Sa condamnation était inopportune, étant également rappelé le principe de subsidiarité du droit pénal. La requête civile déposée par la partie plaignante avait suffi à permettre aux parties de trouver un accord sur le montant à verser, permettant ainsi de sauvegarder les droits de sa fille. Il avait toujours versé la contribution due en vertu du jugement de divorce de 2009 et avait ensuite respecté l'accord conclu en 2021, tout en s'étant encore acquitté d'un montant de CHF 4'800.- pour la période intermédiaire. Il n'avait jamais remis en question ses obligations ni ses engagements. La démarche pénale ne répondait ainsi à aucun intérêt, public ou privé, risquant au contraire de rompre définitivement toute relation entre sa fille et lui.

c. Selon son mémoire de réponse, B______ conclut au rejet de l'appel, à la confirmation du jugement querellé et à son indemnisation au sens de l'art. 433 al. 1 let. b CPP, pour la procédure d'appel, en CHF 2'700.-, correspondant à six heures d'activité à CHF 450.-.

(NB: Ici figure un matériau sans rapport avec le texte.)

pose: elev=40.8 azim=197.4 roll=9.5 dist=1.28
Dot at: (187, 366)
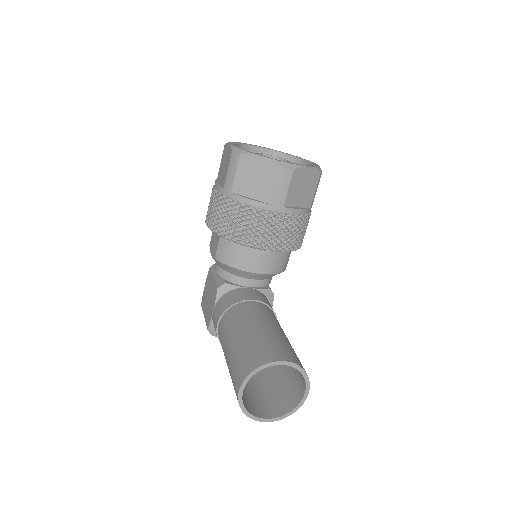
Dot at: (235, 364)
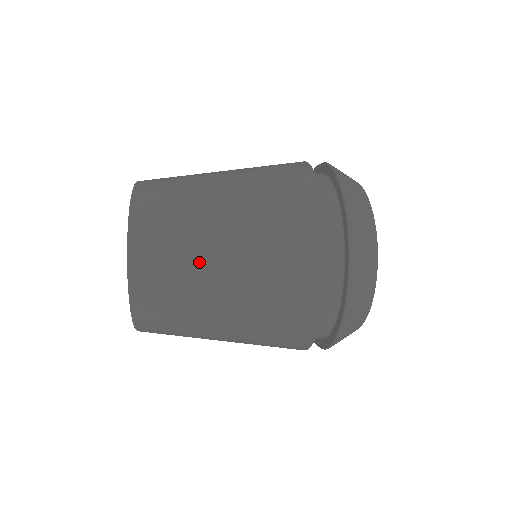
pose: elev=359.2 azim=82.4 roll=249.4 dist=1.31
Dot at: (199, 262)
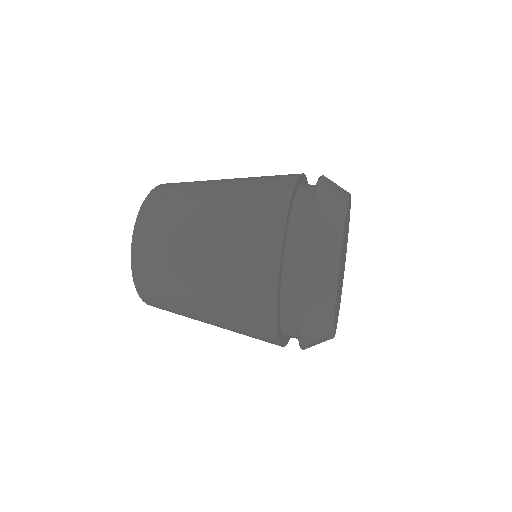
Dot at: occluded
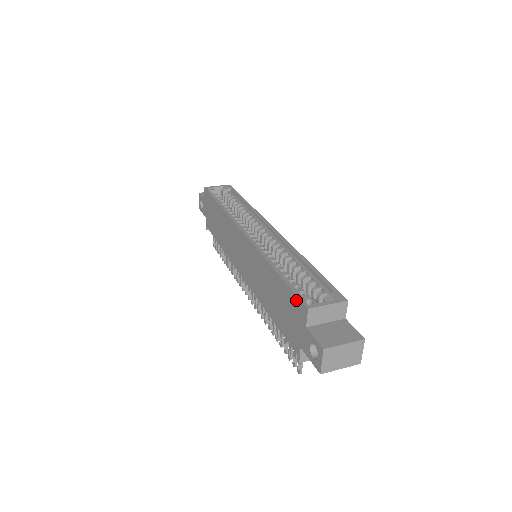
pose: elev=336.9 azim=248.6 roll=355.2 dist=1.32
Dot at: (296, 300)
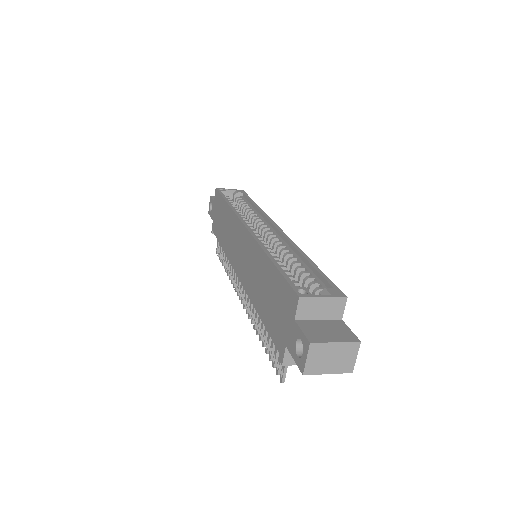
Dot at: (288, 289)
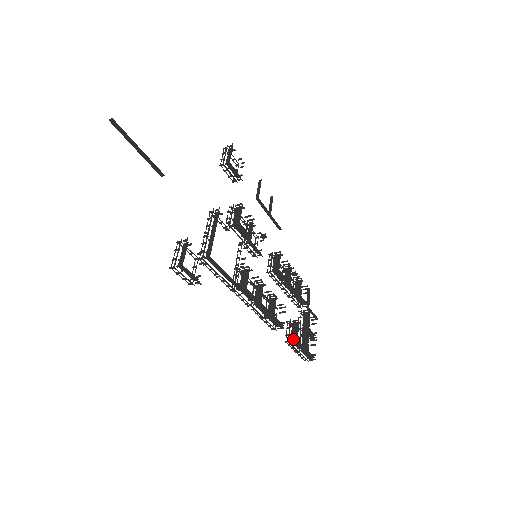
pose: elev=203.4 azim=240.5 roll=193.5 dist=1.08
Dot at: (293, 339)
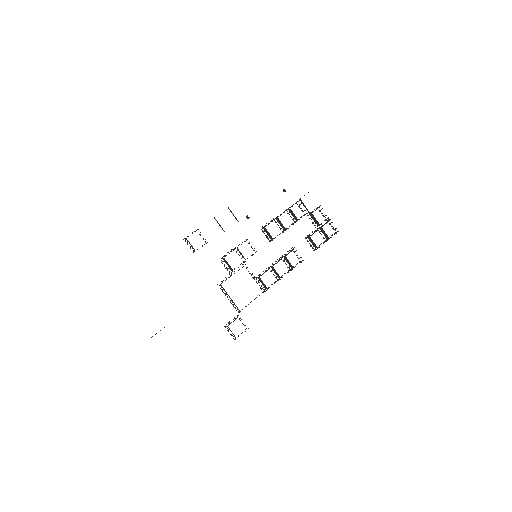
Dot at: (315, 248)
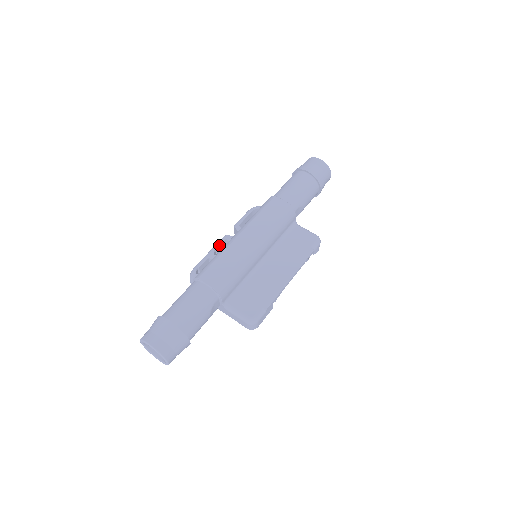
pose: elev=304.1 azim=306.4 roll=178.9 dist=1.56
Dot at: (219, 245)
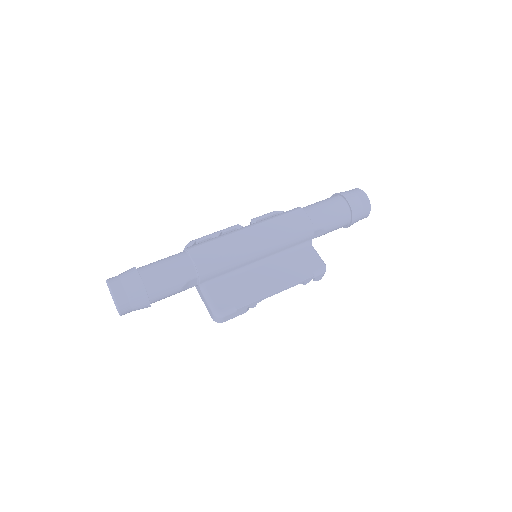
Dot at: (227, 230)
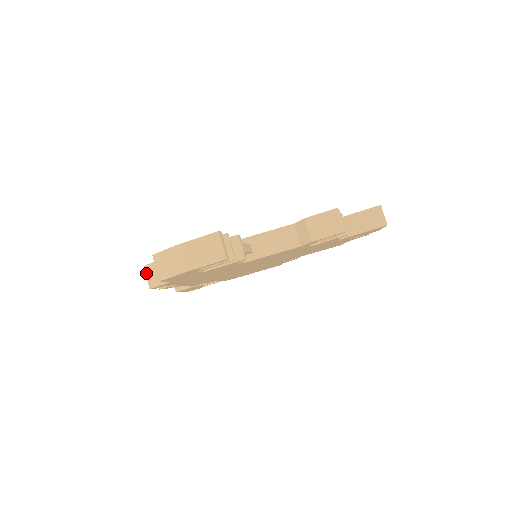
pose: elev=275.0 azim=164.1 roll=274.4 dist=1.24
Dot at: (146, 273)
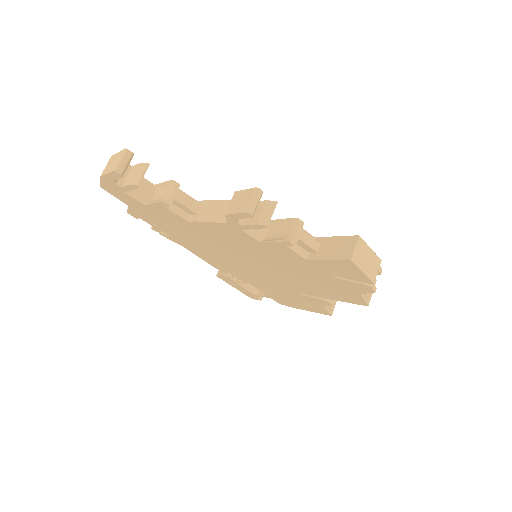
Dot at: occluded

L'appelant s'était soustrait à l'intégralité de son obligation d'entretien, puisqu'il avait cessé tout paiement entre juin 2020 et janvier 2021. Il ressortait des échanges de messages du 14 juillet 2020 qu'il n'avait plus la volonté de payer les contributions après sa majorité. Il était pourtant évident qu'elle allait poursuivre ses études, puisqu'il lui restait alors, a minima, sa dernière année de collège à effectuer. Un prétendu flou sur sa situation financière ne justifiait en aucun cas la décision unilatérale de l'appelant de cesser de contribuer à son entretien du jour au lendemain. Ses charges ne diminuaient pas avec l'âge, bien au contraire. L'accord transactionnel du 8 septembre 2021 n'aurait pas pu voir le jour sans le dépôt préalable de la plainte pénale et l'appelant n'avait toujours rien versé en lien avec le mois de juillet 2020. Ce dernier devait ainsi prendre conscience du tort qu'il avait causé. En outre, elle avait de bonnes raisons de craindre que l'appelant ne satisfasse pas à ses obligations, étant donné qu'il avait différé le paiement de la contribution du mois de septembre 2022, au motif qu'il avait reçu l'attestation d'études avec une semaine de retard. Sa condamnation était ainsi non seulement justifiée, mais opportune.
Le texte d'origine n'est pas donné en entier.